**STATED PROBLEM**
Copy out every row below, from the one containing "pose: elev=133.8 azim=299.2" down to the one containing "Dot at: (245, 323)", with both of those rows included.

**RECORDS**

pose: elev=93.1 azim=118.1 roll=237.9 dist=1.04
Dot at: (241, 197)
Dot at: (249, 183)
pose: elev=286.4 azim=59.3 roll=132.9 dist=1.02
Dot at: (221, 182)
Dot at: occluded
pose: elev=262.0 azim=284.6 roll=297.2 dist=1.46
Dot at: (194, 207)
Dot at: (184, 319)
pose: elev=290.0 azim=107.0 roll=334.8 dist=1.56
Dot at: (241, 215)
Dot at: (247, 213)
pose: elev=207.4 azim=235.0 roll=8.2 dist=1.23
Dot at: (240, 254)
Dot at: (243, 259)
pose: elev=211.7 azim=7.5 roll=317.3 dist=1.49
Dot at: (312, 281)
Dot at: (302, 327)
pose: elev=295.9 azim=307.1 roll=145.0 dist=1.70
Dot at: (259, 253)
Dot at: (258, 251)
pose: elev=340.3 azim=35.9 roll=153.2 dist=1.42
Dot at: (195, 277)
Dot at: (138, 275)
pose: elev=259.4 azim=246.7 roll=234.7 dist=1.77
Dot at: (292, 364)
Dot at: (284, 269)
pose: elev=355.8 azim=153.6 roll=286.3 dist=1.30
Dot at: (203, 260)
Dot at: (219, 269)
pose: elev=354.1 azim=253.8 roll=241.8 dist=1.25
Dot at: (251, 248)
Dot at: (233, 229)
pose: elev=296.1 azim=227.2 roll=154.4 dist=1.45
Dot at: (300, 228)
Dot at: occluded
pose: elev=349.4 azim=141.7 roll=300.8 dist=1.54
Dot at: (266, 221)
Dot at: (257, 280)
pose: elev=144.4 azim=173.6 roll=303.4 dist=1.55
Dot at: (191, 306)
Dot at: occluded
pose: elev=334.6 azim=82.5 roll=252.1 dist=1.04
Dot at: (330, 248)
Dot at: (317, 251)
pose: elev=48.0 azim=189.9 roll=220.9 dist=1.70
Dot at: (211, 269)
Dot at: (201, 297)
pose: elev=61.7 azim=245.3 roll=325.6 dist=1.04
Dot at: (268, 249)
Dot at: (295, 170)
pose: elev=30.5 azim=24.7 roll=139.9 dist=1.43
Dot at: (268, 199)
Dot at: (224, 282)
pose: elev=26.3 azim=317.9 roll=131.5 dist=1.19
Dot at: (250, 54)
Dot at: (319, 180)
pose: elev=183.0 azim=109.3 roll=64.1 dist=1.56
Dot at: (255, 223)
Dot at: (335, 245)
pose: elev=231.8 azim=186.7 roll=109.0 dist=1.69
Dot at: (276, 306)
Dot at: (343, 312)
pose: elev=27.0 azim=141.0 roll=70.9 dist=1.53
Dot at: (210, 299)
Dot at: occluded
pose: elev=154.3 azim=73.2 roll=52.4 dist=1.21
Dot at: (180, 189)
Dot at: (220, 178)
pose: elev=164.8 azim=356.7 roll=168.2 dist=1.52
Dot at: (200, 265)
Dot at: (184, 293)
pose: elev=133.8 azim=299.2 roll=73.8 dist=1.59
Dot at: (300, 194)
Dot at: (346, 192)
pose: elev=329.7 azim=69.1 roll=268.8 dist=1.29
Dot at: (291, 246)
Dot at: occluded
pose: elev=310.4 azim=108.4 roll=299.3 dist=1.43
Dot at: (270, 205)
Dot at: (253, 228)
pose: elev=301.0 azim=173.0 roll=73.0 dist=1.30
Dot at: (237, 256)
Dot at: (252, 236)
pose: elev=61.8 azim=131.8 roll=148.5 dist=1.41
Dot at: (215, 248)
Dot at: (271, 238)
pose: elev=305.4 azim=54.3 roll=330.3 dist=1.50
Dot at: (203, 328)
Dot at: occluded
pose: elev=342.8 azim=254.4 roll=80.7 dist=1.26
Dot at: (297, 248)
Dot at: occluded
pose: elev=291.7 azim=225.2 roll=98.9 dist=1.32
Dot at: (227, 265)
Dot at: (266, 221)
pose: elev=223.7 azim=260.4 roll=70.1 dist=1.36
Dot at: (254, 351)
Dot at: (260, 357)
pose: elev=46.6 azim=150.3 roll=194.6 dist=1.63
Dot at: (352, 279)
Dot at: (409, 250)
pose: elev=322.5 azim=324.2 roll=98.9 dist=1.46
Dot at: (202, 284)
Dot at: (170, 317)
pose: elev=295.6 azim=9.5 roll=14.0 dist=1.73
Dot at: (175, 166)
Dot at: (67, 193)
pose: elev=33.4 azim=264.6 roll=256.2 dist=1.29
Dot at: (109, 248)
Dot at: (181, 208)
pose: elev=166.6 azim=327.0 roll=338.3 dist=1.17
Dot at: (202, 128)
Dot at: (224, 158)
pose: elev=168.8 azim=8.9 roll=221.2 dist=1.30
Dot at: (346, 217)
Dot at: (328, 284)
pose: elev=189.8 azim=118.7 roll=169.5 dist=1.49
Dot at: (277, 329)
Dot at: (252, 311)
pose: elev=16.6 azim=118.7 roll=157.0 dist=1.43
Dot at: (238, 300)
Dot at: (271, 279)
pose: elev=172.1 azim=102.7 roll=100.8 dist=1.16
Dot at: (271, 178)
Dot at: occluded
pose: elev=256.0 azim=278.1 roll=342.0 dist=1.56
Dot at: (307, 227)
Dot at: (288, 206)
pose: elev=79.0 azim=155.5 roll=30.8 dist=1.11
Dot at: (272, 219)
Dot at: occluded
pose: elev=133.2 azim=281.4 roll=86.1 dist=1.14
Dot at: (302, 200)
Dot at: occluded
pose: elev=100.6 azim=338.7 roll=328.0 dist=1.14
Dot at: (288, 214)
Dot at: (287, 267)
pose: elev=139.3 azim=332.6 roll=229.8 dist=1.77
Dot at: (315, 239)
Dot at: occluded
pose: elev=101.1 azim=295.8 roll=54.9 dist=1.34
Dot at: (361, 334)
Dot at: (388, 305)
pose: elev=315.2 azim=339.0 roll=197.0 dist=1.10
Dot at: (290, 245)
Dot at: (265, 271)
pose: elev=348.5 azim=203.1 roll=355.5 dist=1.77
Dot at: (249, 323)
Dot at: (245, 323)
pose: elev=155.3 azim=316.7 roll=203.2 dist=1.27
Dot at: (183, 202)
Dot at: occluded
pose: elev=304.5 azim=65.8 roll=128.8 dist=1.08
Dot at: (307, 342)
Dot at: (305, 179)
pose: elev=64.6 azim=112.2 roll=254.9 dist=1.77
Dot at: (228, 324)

**TASK RESPONSE**
pose: elev=133.8 azim=299.2 roll=73.8 dist=1.59
Dot at: (300, 194)
Dot at: (346, 192)
pose: elev=329.7 azim=69.1 roll=268.8 dist=1.29
Dot at: (291, 246)
Dot at: occluded
pose: elev=310.4 azim=108.4 roll=299.3 dist=1.43
Dot at: (270, 205)
Dot at: (253, 228)
pose: elev=301.0 azim=173.0 roll=73.0 dist=1.30
Dot at: (237, 256)
Dot at: (252, 236)
pose: elev=61.8 azim=131.8 roll=148.5 dist=1.41
Dot at: (215, 248)
Dot at: (271, 238)
pose: elev=305.4 azim=54.3 roll=330.3 dist=1.50
Dot at: (203, 328)
Dot at: occluded
pose: elev=342.8 azim=254.4 roll=80.7 dist=1.26
Dot at: (297, 248)
Dot at: occluded
pose: elev=291.7 azim=225.2 roll=98.9 dist=1.32
Dot at: (227, 265)
Dot at: (266, 221)
pose: elev=223.7 azim=260.4 roll=70.1 dist=1.36
Dot at: (254, 351)
Dot at: (260, 357)
pose: elev=46.6 azim=150.3 roll=194.6 dist=1.63
Dot at: (352, 279)
Dot at: (409, 250)
pose: elev=322.5 azim=324.2 roll=98.9 dist=1.46
Dot at: (202, 284)
Dot at: (170, 317)
pose: elev=295.6 azim=9.5 roll=14.0 dist=1.73
Dot at: (175, 166)
Dot at: (67, 193)
pose: elev=33.4 azim=264.6 roll=256.2 dist=1.29
Dot at: (109, 248)
Dot at: (181, 208)
pose: elev=166.6 azim=327.0 roll=338.3 dist=1.17
Dot at: (202, 128)
Dot at: (224, 158)
pose: elev=168.8 azim=8.9 roll=221.2 dist=1.30
Dot at: (346, 217)
Dot at: (328, 284)
pose: elev=189.8 azim=118.7 roll=169.5 dist=1.49
Dot at: (277, 329)
Dot at: (252, 311)
pose: elev=16.6 azim=118.7 roll=157.0 dist=1.43
Dot at: (238, 300)
Dot at: (271, 279)
pose: elev=172.1 azim=102.7 roll=100.8 dist=1.16
Dot at: (271, 178)
Dot at: occluded
pose: elev=256.0 azim=278.1 roll=342.0 dist=1.56
Dot at: (307, 227)
Dot at: (288, 206)
pose: elev=79.0 azim=155.5 roll=30.8 dist=1.11
Dot at: (272, 219)
Dot at: occluded
pose: elev=133.2 azim=281.4 roll=86.1 dist=1.14
Dot at: (302, 200)
Dot at: occluded
pose: elev=100.6 azim=338.7 roll=328.0 dist=1.14
Dot at: (288, 214)
Dot at: (287, 267)
pose: elev=139.3 azim=332.6 roll=229.8 dist=1.77
Dot at: (315, 239)
Dot at: occluded
pose: elev=101.1 azim=295.8 roll=54.9 dist=1.34
Dot at: (361, 334)
Dot at: (388, 305)
pose: elev=315.2 azim=339.0 roll=197.0 dist=1.10
Dot at: (290, 245)
Dot at: (265, 271)
pose: elev=348.5 azim=203.1 roll=355.5 dist=1.77
Dot at: (249, 323)
Dot at: (245, 323)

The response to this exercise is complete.